A evolução exerceu, ademais, considerável influência sobre os cristãos que a aceitaram. Viram que não adiantava fazer para o homem reivindicações totalmente diferentes das que são feitas em favor de outras formas de vida. Por conseguinte, a fim de salvaguardar no homem o livre-arbítrio, fizeram objeções a todas as tentativas no sentido de se explicar o procedimento da matéria viva segundo as leis físicas e químicas. A posição de Descartes, ao afirmar que todos os animais inferiores são autômatos, já não encontra acolhida entre os teólogos liberais. A doutrina da continuidade faz com que se mostrem inclinados a ir um passo além e afirmar que mesmo o que é chamado de matéria inanimada não se acha rigidamente governado em seu procedimento por leis inalteráveis. Parece não perceberem o fato de que, se abolirmos o reino da lei, também aboliremos a possibilidade de milagres, já que os milagres são atos de Deus que contrariam as leis que regem os fenômenos ordinários. Posso, porém, imaginar um teólogo liberal moderno afirmando, com ar de quem diz algo profundo, que toda a criação é miraculosa, de modo que não há mais necessidade de que nos apeguemos a certas ocorrências como constituindo evidência especial da intervenção divina.
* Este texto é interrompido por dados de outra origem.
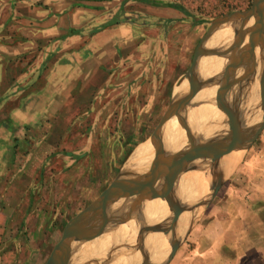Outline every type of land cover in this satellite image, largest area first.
I'll return each mask as SVG.
<instances>
[{"label": "rangeland", "instance_id": "obj_1", "mask_svg": "<svg viewBox=\"0 0 264 264\" xmlns=\"http://www.w3.org/2000/svg\"><path fill=\"white\" fill-rule=\"evenodd\" d=\"M251 2L0 0V59L11 78L0 85V264H48L66 224L149 142L212 23ZM37 50L45 55L40 66ZM54 53L67 67L71 55L96 61L57 75L50 70ZM99 54L105 58L98 61ZM28 60L32 77L18 81ZM42 76L43 87L28 88ZM231 152L233 163L239 159L230 177L207 206L217 178L206 183L201 216L168 264H255L244 255L249 242L264 239V128L242 154ZM224 172L220 163L215 175ZM191 192L197 197L195 185ZM182 207L179 222L187 226L197 215L193 204ZM96 240L82 251L101 249ZM165 250L155 256L158 264L166 262ZM82 254L74 249L71 264L92 256Z\"/></svg>", "mask_w": 264, "mask_h": 264}, {"label": "water", "instance_id": "obj_2", "mask_svg": "<svg viewBox=\"0 0 264 264\" xmlns=\"http://www.w3.org/2000/svg\"><path fill=\"white\" fill-rule=\"evenodd\" d=\"M229 20H235L238 23L237 43L233 46L241 45L243 47V53L234 68L226 71L218 78H205L202 87L190 88L186 93L171 100L158 128L149 139L156 152L148 170L134 175L129 174L128 170H123L102 197L66 224L60 242L52 252L48 264H71L75 243L94 240L97 234L103 235L105 233L106 222L109 219L125 217L130 214H134L133 222L136 227L132 240L127 244L129 255L132 259H135L131 264H154V251L143 247L145 231H147L149 224L143 210L144 205L153 200L159 201L162 187L167 184L178 183L181 177L191 170L203 173L205 183H207L210 181L208 164L215 160L223 165L225 172L223 177H217V182L209 189L210 194L205 206L211 202L220 187L230 177L231 171L227 169V156L232 147L235 151L240 150V154H242L254 137L264 128V109L257 121H243L245 115L248 116V119H253L252 89L256 82V68L261 61L264 67V38L261 41V25H264V0H252L248 9L236 11L215 20L196 50L191 69H197L198 67V58L202 46L219 27ZM246 38H248V41L245 46ZM206 88L216 89L211 97L212 99L210 101L197 99L198 94ZM224 88L227 89L226 96L219 100L220 93ZM230 91L231 96L227 99ZM244 91L246 92L244 113L241 112L233 124L226 126V130L223 128V130H217L215 128L217 120H215L210 125L213 128L212 136H210L209 142L205 146L180 151H167L165 149L162 138L163 128L172 119L186 118L188 116V105L191 102L197 101L198 108L207 106L211 102L214 110L225 117L235 104L236 97L241 96ZM126 181L132 182L135 188L127 193H120V186ZM202 198L203 195L195 199L181 196L178 192L166 201L168 216L172 218L173 226L165 234L167 246L165 249L170 247V253L164 264H168L172 260L178 247V241L191 232L201 216ZM183 202L193 204L197 216L184 229L180 230V214L186 210L184 207L181 208Z\"/></svg>", "mask_w": 264, "mask_h": 264}, {"label": "bare ground", "instance_id": "obj_3", "mask_svg": "<svg viewBox=\"0 0 264 264\" xmlns=\"http://www.w3.org/2000/svg\"><path fill=\"white\" fill-rule=\"evenodd\" d=\"M237 26H238L237 21L235 20L227 21L221 27H219L212 35V37L207 41V43H205L202 46L201 49L202 51L200 52L201 53L200 56L202 55L203 59L201 62L198 63L197 69H193L198 71V76L200 75L202 77L201 79L202 83L205 80V78H218L223 74H225L226 71L232 70L235 64L237 63V61L239 60V58L241 57L243 53L242 50L243 47L241 45L233 46V44L237 43V28H238ZM263 38H264V25L262 24L261 41L263 40ZM247 41L248 38H246L244 45L247 43ZM202 63L203 65H201ZM214 67L216 74H213V76L209 77V71ZM263 73H264V67H263V62L261 61L259 62V64H257L256 73H255L256 82L252 89L253 92L252 111L254 116L253 119H247L245 121L255 122L262 115V110L264 109V74ZM197 80L198 79L194 80L193 82ZM198 83H199L198 81L197 83H191L189 87L199 88L203 86ZM215 91L216 89L214 88L213 89L206 88L198 94L197 98L201 96L202 97L200 99L201 101H210ZM226 92L227 89L224 88L220 93L219 96L220 100H222L226 96ZM177 96H179L178 93L174 95V97ZM245 104L243 103L241 104V98L240 96H237L235 104L231 107L229 113L225 117L221 116L220 113L215 115L217 111H215L213 106L210 104L207 106H202L200 108L197 107L196 109H194L192 105H188L189 106V107L187 106L188 116L186 118L172 119L163 128L162 138L165 145V149L167 151H180V150H188L190 148H198L205 146L209 142L210 136H212L211 134L213 133V128H211L210 125L214 123L215 120H217L216 121L217 124H215V128L217 130H221L222 128L226 130V126L233 124L237 120L241 112L244 113L245 109L243 108L245 107L244 106ZM197 113L205 115L207 117H202V116L200 117L198 115L196 116ZM174 124H176V126ZM171 134H173L174 136L172 137ZM176 137L179 141V143L177 144L174 141ZM155 152L156 150L154 149V147L151 146L150 142L140 145L138 149L135 151L134 156L128 163L127 170L129 174H131L130 171L131 166L134 167L136 166L134 171H132L133 175L146 172L150 166V164L149 163L146 164V162L152 163L155 157ZM233 152H230V154H228L227 156L228 170H231L233 167H235L236 162L239 159V154H238L236 161H234V163L232 162L231 156ZM208 170H209V180L210 182L211 181L213 182L218 177V174L217 176L215 174L218 171L220 172V162H218L217 160L210 162L208 164ZM193 185H195V191L198 192L199 197L206 194L208 189L203 174L195 170H191L187 172L183 177H181L178 183L167 184L161 188V193H163L165 190H168L161 197L162 198L161 205H159L160 201L157 200L150 201L149 203H146L144 205L143 210L147 220L149 221V224L147 227V231H145L143 247L145 249L150 248L152 251H154V257H153L154 260H155V256L157 254L163 253V251L167 247L165 243L166 238L164 235L168 233L173 226V224L169 221V217H168L169 212L166 205V201L170 200L178 192H180L181 196L183 195L189 197L191 195V194L189 195V193L191 192H187V191L185 192L184 190L182 191V188L184 189L185 187L186 189L188 186L191 187ZM132 187L135 188L133 183L130 181H126L125 183L123 182L121 184L119 191L120 193H127L129 192V188ZM162 202H164L165 205ZM132 216L133 214H130L125 217H113L106 222L107 224L106 230L110 231L109 234L110 233L111 234L106 237H102L103 235L97 234L95 237V240L97 239L96 242L92 243L93 247H95L96 244L97 246H102L101 249H94L95 251H89L86 254V252L82 250L88 247L89 245L88 244L85 245V243L87 242H79L82 245L79 244L75 247L76 252H84V255L82 254L84 257L86 256L88 257V255H92L89 259L80 261L79 263L131 264L132 261L135 259L134 258L132 259L130 255L128 256L127 244L129 241L132 240V236L135 234V229H136L135 224H133L132 222V218H133ZM151 222L152 224H150ZM182 223L183 222L181 221L179 222L180 230L185 228L184 225H181ZM105 233L108 234L107 232ZM79 258L81 259L83 257H79ZM76 260H78V258L75 259L74 261ZM159 260L160 257L156 259L154 264H158Z\"/></svg>", "mask_w": 264, "mask_h": 264}, {"label": "crops", "instance_id": "obj_4", "mask_svg": "<svg viewBox=\"0 0 264 264\" xmlns=\"http://www.w3.org/2000/svg\"><path fill=\"white\" fill-rule=\"evenodd\" d=\"M225 28H226V26H225ZM225 30V29H224ZM223 30V31H224ZM204 38V37H203ZM220 45V44H219ZM202 51V50H201ZM3 53H5V50H3L2 51V54ZM57 53H60V52H57ZM37 55H38V59H40V58H42L41 60H40V62H39V66H40V63H43V61H44V58H45V55H44V52L42 51L41 53L39 52V50H37ZM44 55V56H43ZM87 55V54H86ZM89 56V58L86 56H84V55H82V56H79V55H71V57H70V59H69V64H68V67L69 68H71V70L69 71L71 74L72 73H76L77 74V72L79 71L78 69L79 68H81V67H84L85 65H88V64H90V63H93V62H95L96 61V57H94V55L93 56H91V54L90 55H88ZM220 56V55H219ZM13 57H15V55L13 56ZM94 57V58H93ZM209 57V56H208ZM218 57V56H217ZM105 58V55H102V54H99L98 55V57H97V60L98 61H100V60H103ZM13 60V59H12ZM52 61L53 60V62H52V64H51V66H50V70H53V72L55 73V74H57V73H63L62 71H66L67 72V70H68V67L65 65V63L64 64H62L63 62H61V58L59 59V56L58 55H56L55 53L52 55V57L49 59V61ZM8 62V61H7ZM28 62H29V60L27 61V63H26V65H25V68L23 67V68H21V69H19V71H21L22 73H25V75H22L20 78H18V81H23V82H26V81H29L30 79H31V77H32V74H30V70H29V68H30V65L28 64ZM9 64H12V62H8ZM45 65V64H44ZM23 66V65H22ZM205 66V65H204ZM203 66V67H204ZM44 67V66H43ZM42 67V68H43ZM190 70V71H189ZM198 70H200V69H198ZM189 71V72H188ZM68 72V73H69ZM211 72V73H210ZM69 73V74H70ZM188 73V74H187ZM187 74V75H186ZM208 74V73H207ZM213 74H216V72H215V67L213 68V69H211L210 71H209V77H211V76H213ZM58 75V74H57ZM205 75V74H204ZM9 76V71H8V67H7V63L5 64V62H4V59L3 58H1L0 59V85H2V83H4L6 80H7V78H9L8 77ZM194 77V78H193ZM198 79L197 81L199 82L198 84H201V85H203V83H202V81H201V79H202V77L199 75L198 76V71H196V70H191V67L186 71V73H185V75H184V78H183V80H182V82L180 83V85L179 86H177L176 88H177V91H175V89L176 88H173V91H172V93H173V98H174V95L176 94V93H178L179 95H181V94H184V93H186L187 91H189V85L191 84V83H197V81H195V82H193L194 80H196V79ZM9 79H11V78H9ZM21 79V80H20ZM66 80H69V82H70V78H67ZM200 80V81H199ZM39 80H37V84H32L31 86H28V88L29 87H34V88H39V87H43L44 86V80H43V76H42V82H38ZM192 81V82H191ZM179 89V90H178ZM29 92H27V94H28ZM171 93V94H172ZM5 97H6V95H4ZM5 97H3L4 99H5ZM172 98V99H173ZM202 97L200 96V97H198L197 99H201ZM220 100V99H219ZM27 101H28V99H27ZM171 103V102H170ZM23 104H24V101H23ZM26 104V103H25ZM24 104V105H25ZM190 104H192V102L190 103ZM189 104V105H190ZM22 105V104H21ZM219 112H217V113H215V115L216 114H218ZM202 116V117H207V116H205V115H202V114H196V116ZM17 116V115H16ZM8 127V125L6 126V128ZM147 163H149V164H151V162H146V164ZM136 168V166L134 167V166H131V168H130V171H131V174L133 175V172L132 171H134V169ZM134 188L132 187V188H129V191L130 190H133ZM181 189V188H180ZM187 191V192H191V187L190 186H188L186 189H185V187H184V189L182 188V191ZM168 190H165L163 193H161L160 194V202H159V205H161V200H162V196H163V194L165 193V192H167ZM191 194V195H190ZM195 194V192H191V193H189V197L190 198H192L193 197V195ZM197 197H199V194H198V192H197ZM197 197H193V198H197ZM169 217V216H168ZM122 225V224H121ZM249 243H251V242H249ZM249 243L247 244V251L245 252L246 254L244 255L245 257H247L249 260H250V262L251 263H255V264H264V239H262V240H257L256 242H253V243H251V245L249 246ZM249 251H251L250 253H249ZM233 258V257H232ZM234 259V258H233ZM236 260H238L237 259V257L235 258ZM240 262H241V260H240ZM245 262V264H248V260H245L244 261ZM239 262H237L236 264H238ZM76 264H82V263H78V261H77V263Z\"/></svg>", "mask_w": 264, "mask_h": 264}]
</instances>
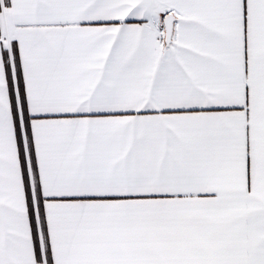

Sob a influência dessa reação contra a lei natural, certos apologistas cristãos deitaram mão às mais recentes doutrinas do átomo, as quais procuram mostrar que as leis físicas em que até agora acreditávamos possuem apenas uma média aproximada de verdade, quanto ao que se refere a um grande número de átomos, enquanto que o elétron individual age de maneira bastante independente. Quanto a mim, creio que se trata de uma fase temporária e que os físicos, com o tempo, descobrirão as leis que regem os mínimos fenômenos, embora tais leis possam diferir muitíssimo das leis da física tradicional. Seja lá como for, vale a pena observar que as doutrinas modernas relativas aos fenômenos (minute phenomena) nada tem a ver com coisa alguma que seja de importância prática. Os movimentos visíveis e, com efeito, todos os movimentos que fazem qualquer diferença a alguém, envolvem um número tão grande de átomos, que estes se enquadram perfeitamente dentro do escopo das antigas leis. Para se escrever um poema ou cometer um assassínio (voltando à nossa ilustração anterior), é necessário movimentar uma massa apreciável de tinta ou de chumbo. Os elétrons que compõem a tinta poderão estar dançando livremente em torno de seu pequeno salão de baile, mas o salão de baile, como um todo, está se movendo de acordo com as velhas leis da física, e é unicamente isso o que interessa ao poeta e ao seu editor. As doutrinas modernas, por conseguinte, não têm nenhuma relação apreciável com esses problemas de interesse humano de que se ocupam os teólogos.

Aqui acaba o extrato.